The entire family is barefoot, struggling to make as little noise as possible; clearly, they’re terrified at the prospect of generating loud sounds. And they communicate predominantly through sign language, which is obviously quieter than whispering. Yet disaster strikes when youngest child Beau discovers a battery-operated toy rocket, which makes just enough beeps and whirs to alert an insectoid/simian monster nearby, bursting from the bordering woods to zero in on its prey. By Day 472, the Abbotts are unsure if they’re the last people on the planet, as the population has been overrun and consumed by these enormous creatures, which are blind and hunt by sound.

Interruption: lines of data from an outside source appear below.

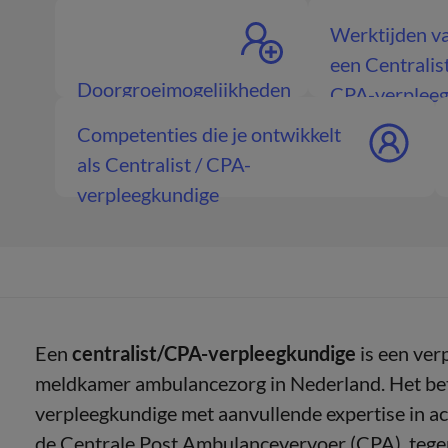
Werktijden v
een Centralist
Doorgroeimogelijkheden
CPA-verplee
Centralist / CPA-
Competenties die je ontwikkelt
verpleegkundige
als Centralist / CPA-
verpleegkundige
Een
centralist/CPA-verpleegkundige
is een ver
meldkamer ambulancezorg in Nederland. Het bet
verpleegkundige met aanvullende expertise in acu
de Centrale Post Ambulancevervoer (CPA), teg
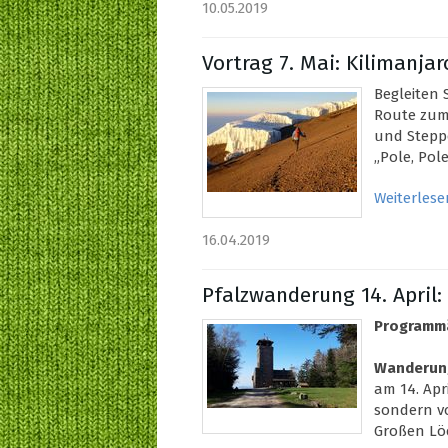
10.05.2019
Vortrag 7. Mai: Kilimanjar
Begleiten
Route zum
und Steppe
„Pole, Pol
Weiterlese
16.04.2019
Pfalzwanderung 14. April:
Programm
Wanderun
am 14. Apri
sondern v
Großen Löc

“A Quiet Place” could have been a zombie movie, what with the rundown locations, the uncomfortable isolation, and the nomadic movements of small groups of survivors across desolate cities – always cautiously observing their surroundings and attempting to signal for help from some possible pocket of thriving civilization. The added predicament of remaining silent all the time is a unique twist, though the activities and fears are comparable to those of undead invasions. Here, facial expressions and reactions lend to the most impressive scenarios, as looming horrors are revealed in advance through wide eyes and visages taut with paranoia.

It’s impossible to maintain total silence, however, which crafts some sensationally scary moments. Accidents are one thing; random, fallen leaves on a hardwood floor are almost comically daunting. Of course, the Abbotts also make some questionable choices in their pursuit of perseverance, such as in their decision to have another child, which is something the film must cleverly handle, as giving birth – and a newborn baby – is anything but a quiet undertaking. Their lives are morbid enough without introducing such a specific risk, though this condition provides outstanding thrills, even if the actual delivery shies away from its full potential. It’s nevertheless a highly cinematic component to build into this premise.

Familial drama similarly plays a significant role in complicating the Abbotts’ plight, particularly with deaf Regan, who, despite having a superior grasp on communicating without sound, toils over her handicap (as well as from guilt over previous tragedies). Effectively conveying emotions to children is difficult as it is. Here, additionally sharing such heavy subjects as death and anguish and blame are excruciating, paired with a major dependence on the young ones’ ability to cope, to aid in survival tactics, and to comprehend the seriousness of their situations.

The use of foreshadowing is also masterfully orchestrated, prying extra tension from an already white-knuckle series of chills. Even flooding and darkness are concerns – as if the constant threat of man-eating hellions wasn’t enough. Just when their worries seem insurmountable, another problem arises; and the inability to warn one another is a tremendous part of this nerve-wracking ordeal.

Impressively, there’s never a dull moment, even if there’s a bit of aggravation from inconsistencies in the antagonists’ levels of hearing sensitivity. Still, once the terrorizing begins, it refuses to let up. By the end, “A Quiet Place” isn’t a complete adventure as much as it is a small, confined exercise in horror and suspense; it isn’t concerned with introductions or reasons or solutions to its chaotic world – just a nonstop episode of jump scares and excitement. It’s also worth mentioning that the acting is exceptional, especially since the dialogue is essentially nonexistent, and that the use of limited sets and characters doesn’t detract from a remarkable entertainment value.